These conditions track SEC staff guidance from the 2012 ABA Letter. The SEC also makes several points in the current rulemaking that address areas in which there has been mixed industry practice to date. Notably, the SEC is clear that umbrella registration as proposed is available only to fully registered advisers and not to "exempt reporting advisers."

Currently, Form ADV does not contemplate the group registration model, leaving group filers to develop ad hoc reporting formats as they complete the form. To address this lack of standardization, the SEC proposes to add a new Schedule R to Form ADV, which would request the following, to be completed separately for each relying adviser:

  • Name(s) and address(es)
  • CRD, CIK and legal identifier numbers
  • Basis for being a registered investment adviser (that each relying adviser must either independently meet the minimum assets under management requirements for SEC registration or share an address with a related registered adviser is not a new requirement, but having to affirmatively check a box on the form to that effect highlights it)
  • Form of organization
  • Fiscal year-end
  • Officers, owners and other control persons (each relying adviser will now complete its own version of Form ADV Schedules A and B, representing another potentially significant change from current practice).

Proposed Amendments to Investment Advisers Act Rules

The SEC proposes two amendments to Advisers Act Rule 204-2, the books and records rule, which would require investment advisers to maintain additional materials related to the calculation and distribution of performance information.

Rule 204-2(a)(16) currently requires registered advisers to maintain records supporting performance claims in communications that are distributed or circulated to ten or more persons. The proposal removes the "ten or more persons" condition, such that supporting records would be required for any such communication, even if used with a single person.

Rule 204-2(a)(7) currently requires registered advisers to maintain certain categories of written communications received and copies of written communications sent by such advisers.13 The proposed amendments would require advisers to also maintain originals of all written communications received and copies of written communications sent by an investment adviser relating to the performance or rate of return of any or all managed accounts or securities recommendations.

Conclusion

These proposed changes are significant and can be expected to be the subject of a broad range of public comments. We will continue to track and report on the rulemaking as it progresses.

Footnotes

1 Form PF collects data on private fund parallel managed accounts. Form PF and its instructions are available at https://www.sec.gov/about/forms/formpf.pdf .

2 Form ADV filings are available to the public through the Investment Adviser Public Disclosure System (IAPD) at http://www.adviserinfo.sec.gov .

3 While the requested data may be broadly similar, Form PF filings are non-public, whereas the data now proposed to be collected on managed accounts on Form ADV would be publicly available.
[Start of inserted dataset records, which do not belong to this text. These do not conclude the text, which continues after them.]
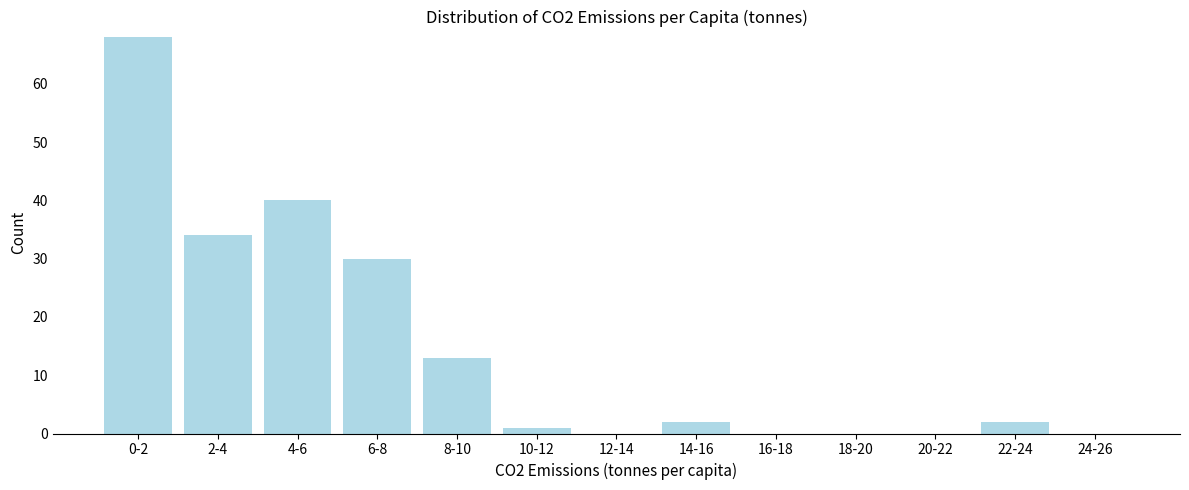

Reading right to left, what are all the values shown in this chart?

24-26=0	22-24=2	20-22=0	18-20=0	16-18=0	14-16=2	12-14=0	10-12=1	8-10=13	6-8=30	4-6=40	2-4=34	0-2=68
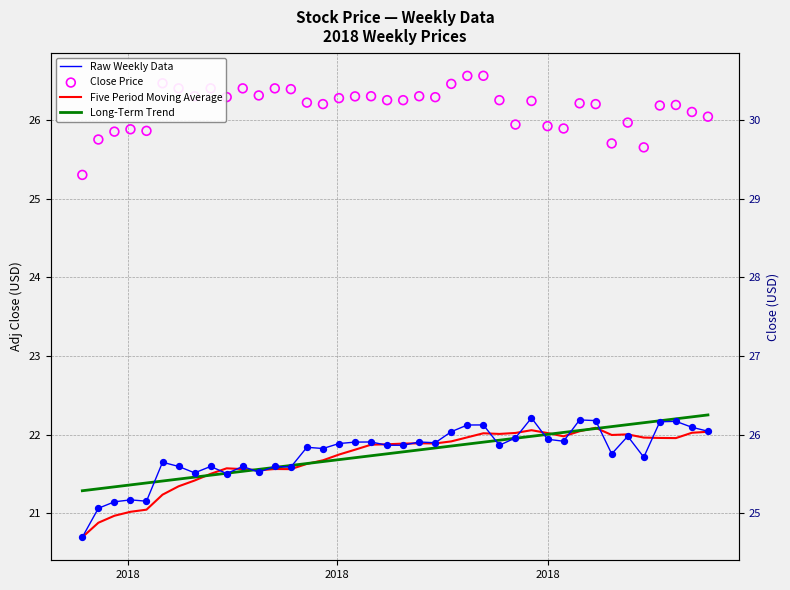

Which series has the largest total across all categories?

Close Price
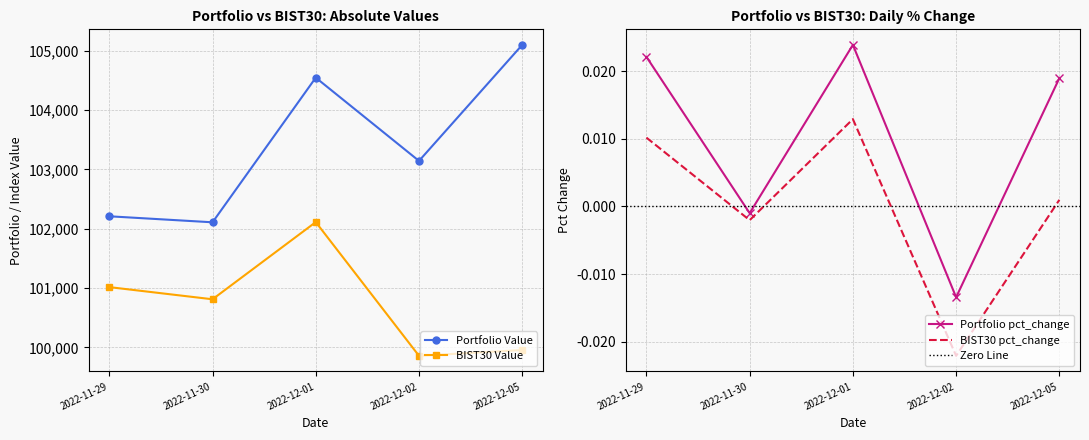

List the labels in order of BIST30 Value value, smallest first.

2022-12-02, 2022-12-05, 2022-11-30, 2022-11-29, 2022-12-01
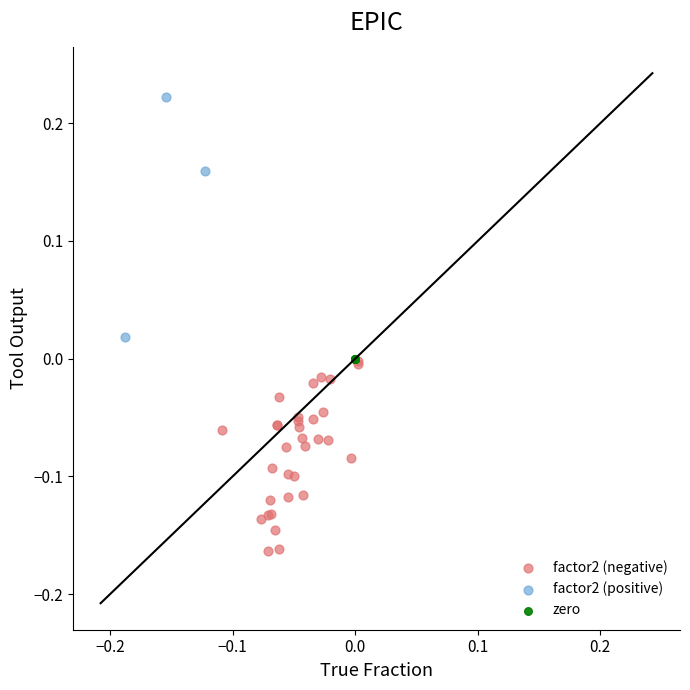

Which series reaches the minimum Y coordinate?

factor2 (negative)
4 Gross notional exposure is the percentage obtained by dividing (i) the sum of (a) the dollar amount of any borrowings and (b) the gross notional value of all derivatives, by (ii) the net asset value of the account.

5 The SEC also proposes to add a number of clarifying instructions to various questions in Form ADV. We generally do not summarize those proposed clarifications in this alert.

6 Form ADV, Glossary defines a wrap fee program as "[a]ny advisory program under which a specified fee or fees not based directly upon transactions in a client's account is charged for investment advisory services (which may include portfolio management or advice concerning the selection of other investment advisers) and the execution of client transactions." The SEC does not propose any changes to this definition.

7 Proposed Form ADV, Part 1A, Section 5.G.(3) of Schedule D. "Parallel managed account" would be defined as: "With respect to any registered investment company or business development company, a parallel managed account is any managed account or other pool of assets that you advise and that pursues substantially the same investment objective and strategy and invests side by side in substantially the same positions as the identified investment company or business development company that you advise." See Proposed Form ADV Glossary.

8 We previously reported on a widely-cited SEC staff speech in this area. See our 2013 alert available at http://www.shearman.com/en/newsinsights/publications/2013/04/sec-lawyer-speaks-to-brokerdealer-registration-s__.

9 See American Bar Association Business Law Section, SEC Staff Letter (Jan. 18, 2012), available at https://www.sec.gov/divisions/investment/noaction/2012/aba011812.htm (the 2012 ABA Letter). The Division of Investment Management also provided earlier no-action relief to enable a special purpose vehicle that acts as a private fund's general partner or managing member to essentially rely upon its parent adviser's registration with the Commission rather than separately register. See American Bar Association Subcommittee on Private Investment Entities, SEC Staff Letter (Dec. 8, 2005), available at http://www.sec.gov/divisions/investment/noaction/aba120805.htm (the 2005 ABA Letter). The 2005 ABA Letter is understood to provide its own basis for not separately registering entities. It was not superseded by the later 2012 ABA Letter and also does not appear to be affected by the current rulemaking.

10 "Filing Adviser" would mean: "An investment adviser eligible to register with the SEC that files (and amends) a single umbrella registration on behalf of itself and each of its relying advisers." "Relying Adviser" would mean: "An investment adviser eligible to register with the SEC that relies on a filing adviser to file (and amend) a single umbrella registration on its behalf." "Umbrella Registration" would mean: "A single registration by a filing adviser and one or more relying advisers who collectively conduct a single advisory business and that meet the conditions set forth in General Instruction 5." See Proposed Form ADV Glossary.

11 The SEC does not apply most of the substantive provisions of the Advisers Act to the non-US clients of a non-US adviser registered with the Commission. See Exemptions for Advisers to Venture Capital Funds, Private Fund Advisers With Less Than $150 Million in Assets Under Management, and Foreign Private Advisers, Investment Advisers Act Release No. 3222 (June 22, 2011) [76 FR 39646 (July 6, 2011)], at section II.D. The Glossary to Form ADV provides that "United States person" has the same meaning as in rule 203(m)-1 under the Advisers Act, which includes any natural person that is resident in the United States.

12 Under this approach, the code of ethics and written policies and procedures must be administered as if the filing adviser and each relying adviser are part of a single entity, although they may take into account, for example, that a relying adviser operating in a different jurisdiction may have obligations that differ from the filing adviser or another relying adviser.

13 Rule 204-2(a)(7) currently requires advisers to make and keep: "Originals of all written communications received and copies of all written communications sent by such investment adviser relating to (i) any recommendation made or proposed to be made and any advice given or proposed to be given, (ii) any receipt, disbursement or delivery of funds or securities, or (iii) the placing or execution of any order to purchase or sell any security."

The content of this article is intended to provide a general guide to the subject matter. Specialist advice should be sought about your specific circumstances.